We all know the SWOT acronym.

For those that don’t, it stands for Strengths, Weaknesses, Opportunities & Threats, a useful framework to review your business’ future.

As you might, I split SWOT into 2 parts.

The internal view. When reviewing strengths and weaknesses, we do an internal review of the business, and work out what we’re good at, versus what we need to improve.

The external view. When reviewing opportunities and threats, we analyse the opportunities we see in a given market or space, as well as the threats other competitors or factors play that may negatively affect us.

As banks, we’re often looking at ourselves to understand our strengths and weaknesses, as well as other banks to see who takes opportunities and creates threats.

However, I feel that as an industry rather than as organisations, we’re great at understanding our strengths and weaknesses, but very poor at understanding our opportunities and threats.
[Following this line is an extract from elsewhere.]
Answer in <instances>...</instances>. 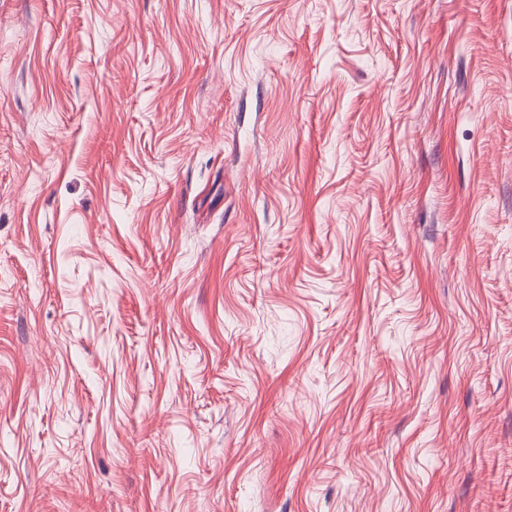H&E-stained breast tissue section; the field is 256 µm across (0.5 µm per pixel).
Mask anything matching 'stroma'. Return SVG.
<instances>
[{"label": "stroma", "mask_w": 512, "mask_h": 512, "mask_svg": "<svg viewBox=\"0 0 512 512\" xmlns=\"http://www.w3.org/2000/svg\"><path fill=\"white\" fill-rule=\"evenodd\" d=\"M0 512H512V0H0Z\"/></svg>", "instance_id": "35a3bbf8"}]
</instances>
When was the last time you wondered when Bank A was going to open near you, or Bank B was going to launch the same product as you, or you looked at their new website? Probably pretty recently.

But when was the last time you asked, Apple have so much $ in the bank, and outlets like Apple stores, iPhones, iPads and iTunes, that they could start a bank? Or what the combination of Microsoft, Nokia and Skype might mean?
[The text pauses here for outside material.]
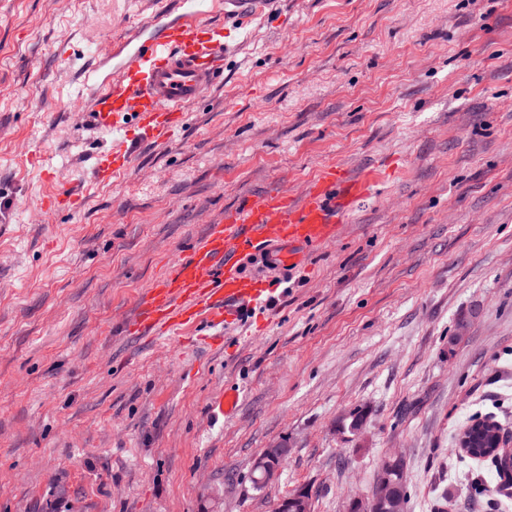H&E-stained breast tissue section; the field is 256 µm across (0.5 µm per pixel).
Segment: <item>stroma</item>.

When was the last time you asked whether your local telco is a potential partner or rival? When was the last time you compared the Amazon customer experience to the one your bank provides? When was the last time you pondered if you could tie up with Nike, BMW or Burberry to create something really special?

When did you get to the bottom of exactly how PayPal works, or how Square works, or how Xero works?

Sure, analyse yourself, even analyse other banks. Understand who is doing what. But don’t just match your competitors.

Put your head up a little higher, and you’ll see a vibrant environment of players, competitors, and markets that need your attention.